Als Emmanuel Macron am Sonntagabend die Pforte zum Louvre betrat, wo Tausende seiner jubelnden Wähler*innen auf ihn warteten, setzte laut Musik ein. Es war die Europahymne, Beethovens Ode an die Freude – nicht die französische Nationalhymne. Das ist als öffentliche Geste, als Statement zu verstehen: Ich will Präsident eines europäischen Frankreichs sein.

"Eine immense Aufgabe liegt vor mir", sagte er in seiner Rede gegen 22 Uhr auf der Bühne, "ich werde nicht leichtfertig mit eurem Vertrauen umgehen". Er sprach damit die vielen Wähler*innen an, die sich durch das Wahlsystem betrogen und nicht repräsentiert fühlen. Diejenigen, die ihm nur mangels einer echten Alternative ihre Stimme gaben. Sie werden ihn in den kommenden fünf Jahren an diesen Worten messen.

Schon im Vorhinein war der Protest groß. Tausende gingen nach einer Petition absichtlich erst nach 17 Uhr wählen. Bei der ersten Hochrechnung um 20 Uhr waren die Stimmen, die nach 17 Uhr abgeben wurden, noch nicht enthalten. So wollten die Protestwähler*innen die Zahl der potenziellen Nicht-Wähler*innen in die Höhe treiben und ein Zeichen setzen: Wir heißen weder Macron noch seine Gegnerin Marine Le Pen gut, aber fühlen uns unter Zugzwang. Sie wünschen sich einen Präsidenten für die, die es nicht immer leicht hatten in ihrem Leben, einen, der die Abgehängten repräsentiert.
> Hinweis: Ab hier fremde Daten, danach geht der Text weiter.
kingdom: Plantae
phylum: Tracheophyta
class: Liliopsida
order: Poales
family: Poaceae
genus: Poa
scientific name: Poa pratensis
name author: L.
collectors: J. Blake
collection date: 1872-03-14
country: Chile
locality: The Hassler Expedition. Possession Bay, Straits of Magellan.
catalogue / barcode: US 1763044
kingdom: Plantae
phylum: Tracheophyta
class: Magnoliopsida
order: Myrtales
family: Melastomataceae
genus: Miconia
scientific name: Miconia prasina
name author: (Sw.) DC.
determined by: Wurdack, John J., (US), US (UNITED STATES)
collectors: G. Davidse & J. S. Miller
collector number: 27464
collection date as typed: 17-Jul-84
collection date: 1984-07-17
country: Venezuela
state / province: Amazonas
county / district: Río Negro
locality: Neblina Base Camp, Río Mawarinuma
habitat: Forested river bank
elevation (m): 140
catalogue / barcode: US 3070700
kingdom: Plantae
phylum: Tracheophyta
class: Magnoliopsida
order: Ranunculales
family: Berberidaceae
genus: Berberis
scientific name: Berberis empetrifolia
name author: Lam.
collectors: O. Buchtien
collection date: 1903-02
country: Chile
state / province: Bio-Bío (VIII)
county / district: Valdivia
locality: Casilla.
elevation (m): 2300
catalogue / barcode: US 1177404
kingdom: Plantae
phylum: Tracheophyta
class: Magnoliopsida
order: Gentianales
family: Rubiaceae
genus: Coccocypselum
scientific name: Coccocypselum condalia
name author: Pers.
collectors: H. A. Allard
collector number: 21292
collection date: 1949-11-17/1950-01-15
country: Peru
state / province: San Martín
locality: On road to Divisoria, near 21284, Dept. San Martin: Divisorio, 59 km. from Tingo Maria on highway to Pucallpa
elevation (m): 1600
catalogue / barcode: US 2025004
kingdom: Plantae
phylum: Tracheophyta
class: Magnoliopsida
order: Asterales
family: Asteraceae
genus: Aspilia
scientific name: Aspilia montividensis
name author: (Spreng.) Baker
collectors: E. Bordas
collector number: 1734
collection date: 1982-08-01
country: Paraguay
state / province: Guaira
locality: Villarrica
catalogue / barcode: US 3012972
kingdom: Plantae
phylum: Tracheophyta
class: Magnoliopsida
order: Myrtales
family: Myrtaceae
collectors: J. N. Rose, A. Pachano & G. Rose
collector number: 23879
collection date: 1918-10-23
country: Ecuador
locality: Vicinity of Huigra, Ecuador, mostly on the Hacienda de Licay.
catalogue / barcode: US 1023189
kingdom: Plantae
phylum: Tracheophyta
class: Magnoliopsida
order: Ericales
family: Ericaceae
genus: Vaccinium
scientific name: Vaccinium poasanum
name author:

Seine Herausforderin Le Pen, die er mit großem Vorsprung hinter sich lassen konnte, machte damit Wahlkampf: den sozial Schwachen, den Armen, eine neue Perspektive zu geben. Doch die rechts-konservative Populistin wäre eine Zumutung gewesen – das merkten die französischen Wähler*innen spätestens im letzten TV-Duell, wo Le Pen einerseits über ihre politischen Inhalte log und andererseits Macron unter der Gürtellinie attackierte. Auch aufgrund dieses Fauxpas haben sich viele Französ*innen noch einmal umentschieden.

Wofür steht Macron eigentlich?

Macron dürfte das wissen. Und auch, dass seine Präsidentschaft keine Selbstverständlichkeit ist. Der 39-Jährige möchte das Land radikal umbauen, wie er sagt, er will ein neues Sozialversicherungssystem schaffen, die 35-Stunden-Woche noch weiter lockern und den Druck auf Arbeitslose erhöhen, eine Beschäftigung anzunehmen. Außerdem will er, dass sich Frankreich stärker in die EU einbringt, gerade wenn es um mögliche Reformen geht.

Die Freude darüber, das Schlimmste abgewendet zu haben, ist da. Viele der Wähler*innen sind erleichtert – aber nicht zufrieden. Macron ist für sie nicht mehr als ein dürftiger Kompromiss. Er zeigte sich nämlich auch als Politiker, der sich nicht so wirklich festlegen wollte, weder links noch rechts sei, vor allem bei Reizthemen wie Kriminalität und Migration. Macron sagt, er möchte sich um Bildung, Arbeit, Wirtschaft, Sicherheit, Außenpolitik und die sogenannte Demokratische Erneuerung kümmern. Das ist austauschbar und vage. Vieles von dem, was jetzt passieren wird, bleibt im Ungewissen.

Gerade für junge Wähler*innen ist mit Macrons Wahlsieg und dem abgewendeten Übel nur ein erster Schritt gemacht – die echte Arbeit beginnt jetzt. Mehr als 21 Prozent der Französ*innen haben im ersten Wahlgang den Front National gewählt. Macron bekam für sein Programm nur 23 Prozent der Stimmen. Dass er im zweiten Wahlgang jetzt deutlich siegte, liegt an seiner Gegnerin, nicht an ihm. Scheitert er bei der Umsetzung seiner Versprechen, allen Bürger*innen ein Präsident zu sein, könnte das Wähler*innen dazu bringen, die nächste Wahl zu boykottieren. Das wiederum würde dem rechten Front National unter Le Pen in die Hände spielen. Die Partei könnte in den kommenden fünf Jahren erstarken.

Viele Menschen haben genug von diesem Wahlsystem, das sie dazu zwingt, nur deshalb wählen zu gehen, um Schlimmeres abzuwenden. Sie könnten diese Stimme anders einsetzen – nämlich gar nicht mehr. Und dann könnte der Traum eines europäischen Frankreichs schnell zerplatzen.